== PROVIDED RECORDS

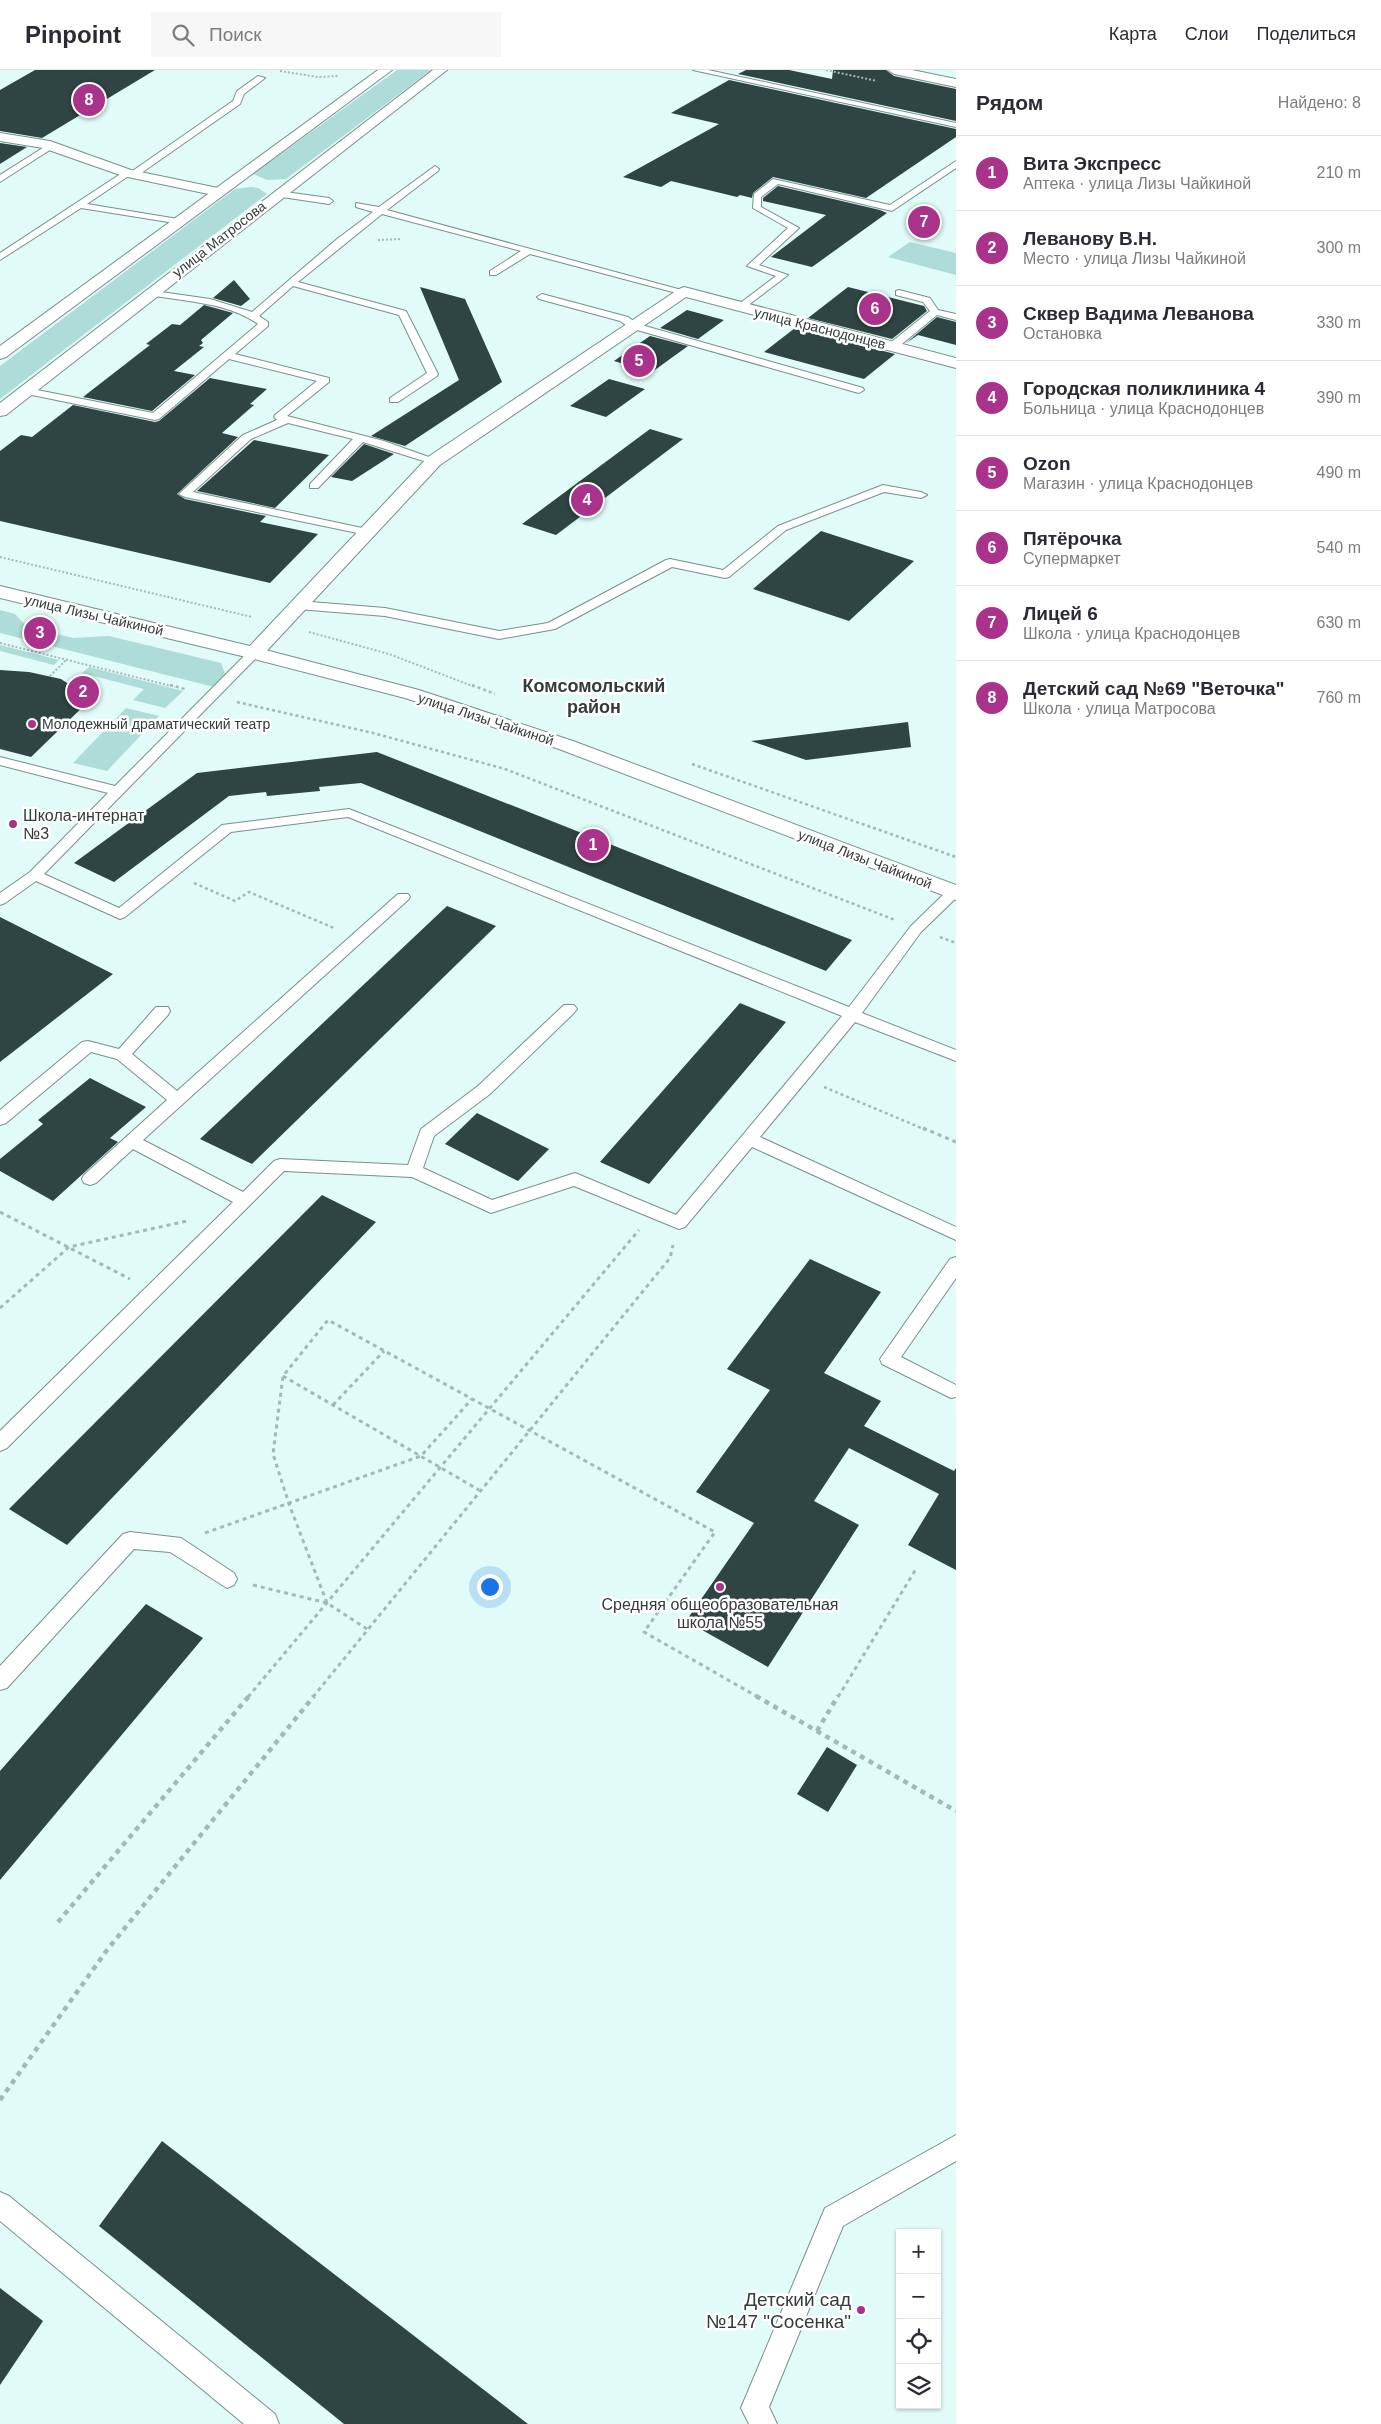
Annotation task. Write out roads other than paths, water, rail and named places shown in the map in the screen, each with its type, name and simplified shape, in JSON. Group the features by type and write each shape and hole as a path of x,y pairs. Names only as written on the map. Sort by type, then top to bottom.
{"main road":[{"name":"улица Матросова","path":"0,411 279,188 441,70"},
{"path":"894,70 956,82"},
{"path":"0,354 382,72"},
{"path":"0,137 52,146 131,174 218,192"},
{"path":"238,178 254,181"},
{"path":"254,653 434,461 684,292"},
{"name":"улица Краснодонцев","path":"684,292 956,363"},
{"name":"улица Лизы Чайкиной","path":"0,592 254,653 412,694 566,745 955,892"}],"lane":[{"path":"697,70 956,125"},
{"path":"0,257 131,174 237,102 240,93 261,78"},
{"path":"0,179 52,146"},
{"path":"740,307 783,275 752,266 794,228 758,208 757,196 776,181 892,208 956,164"},
{"path":"254,315 378,210 434,169"},
{"path":"279,188 328,201"},
{"path":"80,205 178,222"},
{"path":"359,206 684,292"},
{"path":"493,273 528,251"},
{"path":"291,283 403,314 432,374 394,400"},
{"path":"27,390 155,417 264,324 254,315 227,307 150,292"},
{"path":"899,293 926,300 935,312 956,318"},
{"path":"542,297 624,319 634,326 859,390"},
{"path":"893,346 935,312"},
{"path":"227,355 325,380 279,417 361,438 434,461"},
{"path":"287,419 248,437 185,494 367,532"},
{"path":"314,486 361,438"},
{"path":"298,605 385,612 499,635 550,626 670,562 725,574 782,528 883,488 921,495"},
{"path":"0,900 35,875 254,653"},
{"path":"0,761 118,790"},
{"path":"35,875 120,914 227,828 349,813 956,1056"},
{"path":"0,1443 280,1165 414,1171 492,1207 575,1180 679,1224 852,1015 916,929 955,892"},
{"path":"90,1179 403,897"},
{"path":"414,1171 427,1133 484,1090 569,1009"},
{"path":"122,1055 162,1011"},
{"path":"0,1119 88,1046 122,1055 176,1100"},
{"path":"749,1139 956,1234"},
{"path":"131,1141 239,1206"},
{"path":"951,1391 889,1358 956,1264"},
{"path":"0,1681 130,1540 174,1544 227,1579"},
{"path":"763,2424 755,2408 834,2217 956,2147"},
{"path":"0,2205 265,2424"}],"place":[{"name":"Детский сад №69 \"Веточка\"","path":"89,100"},
{"name":"Лицей 6","path":"924,222"},
{"name":"Пятёрочка","path":"875,309"},
{"name":"Ozon","path":"639,361"},
{"name":"Городская поликлиника 4","path":"587,500"},
{"name":"Сквер Вадима Леванова","path":"40,633"},
{"name":"Леванову В.Н.","path":"83,692"},
{"name":"Молодежный драматический театр","path":"32,724"},
{"name":"Школа-интернат №3","path":"13,824"},
{"name":"Вита Экспресс","path":"593,845"},
{"name":"Средняя общеобразовательная школа №55","path":"720,1587"},
{"name":"Детский сад №147 \"Сосенка\"","path":"861,2310"}],"district":[{"name":"Комсомольский район","path":"594,696"}]}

====

ACTIVITY
Retype all the records exactly and keep out every picture.

TASK OUTPUT
Annotation task. Write out roads other than paths, water, rail and named places shown in the map in the screen, each with its type, name and simplified shape, in JSON. Group the features by type and write each shape and hole as a path of x,y pairs. Names only as written on the map. Sort by type, then top to bottom.
{"main road":[{"name":"улица Матросова","path":"0,411 279,188 441,70"},
{"path":"894,70 956,82"},
{"path":"0,354 382,72"},
{"path":"0,137 52,146 131,174 218,192"},
{"path":"238,178 254,181"},
{"path":"254,653 434,461 684,292"},
{"name":"улица Краснодонцев","path":"684,292 956,363"},
{"name":"улица Лизы Чайкиной","path":"0,592 254,653 412,694 566,745 955,892"}],"lane":[{"path":"697,70 956,125"},
{"path":"0,257 131,174 237,102 240,93 261,78"},
{"path":"0,179 52,146"},
{"path":"740,307 783,275 752,266 794,228 758,208 757,196 776,181 892,208 956,164"},
{"path":"254,315 378,210 434,169"},
{"path":"279,188 328,201"},
{"path":"80,205 178,222"},
{"path":"359,206 684,292"},
{"path":"493,273 528,251"},
{"path":"291,283 403,314 432,374 394,400"},
{"path":"27,390 155,417 264,324 254,315 227,307 150,292"},
{"path":"899,293 926,300 935,312 956,318"},
{"path":"542,297 624,319 634,326 859,390"},
{"path":"893,346 935,312"},
{"path":"227,355 325,380 279,417 361,438 434,461"},
{"path":"287,419 248,437 185,494 367,532"},
{"path":"314,486 361,438"},
{"path":"298,605 385,612 499,635 550,626 670,562 725,574 782,528 883,488 921,495"},
{"path":"0,900 35,875 254,653"},
{"path":"0,761 118,790"},
{"path":"35,875 120,914 227,828 349,813 956,1056"},
{"path":"0,1443 280,1165 414,1171 492,1207 575,1180 679,1224 852,1015 916,929 955,892"},
{"path":"90,1179 403,897"},
{"path":"414,1171 427,1133 484,1090 569,1009"},
{"path":"122,1055 162,1011"},
{"path":"0,1119 88,1046 122,1055 176,1100"},
{"path":"749,1139 956,1234"},
{"path":"131,1141 239,1206"},
{"path":"951,1391 889,1358 956,1264"},
{"path":"0,1681 130,1540 174,1544 227,1579"},
{"path":"763,2424 755,2408 834,2217 956,2147"},
{"path":"0,2205 265,2424"}],"place":[{"name":"Детский сад №69 \"Веточка\"","path":"89,100"},
{"name":"Лицей 6","path":"924,222"},
{"name":"Пятёрочка","path":"875,309"},
{"name":"Ozon","path":"639,361"},
{"name":"Городская поликлиника 4","path":"587,500"},
{"name":"Сквер Вадима Леванова","path":"40,633"},
{"name":"Леванову В.Н.","path":"83,692"},
{"name":"Молодежный драматический театр","path":"32,724"},
{"name":"Школа-интернат №3","path":"13,824"},
{"name":"Вита Экспресс","path":"593,845"},
{"name":"Средняя общеобразовательная школа №55","path":"720,1587"},
{"name":"Детский сад №147 \"Сосенка\"","path":"861,2310"}],"district":[{"name":"Комсомольский район","path":"594,696"}]}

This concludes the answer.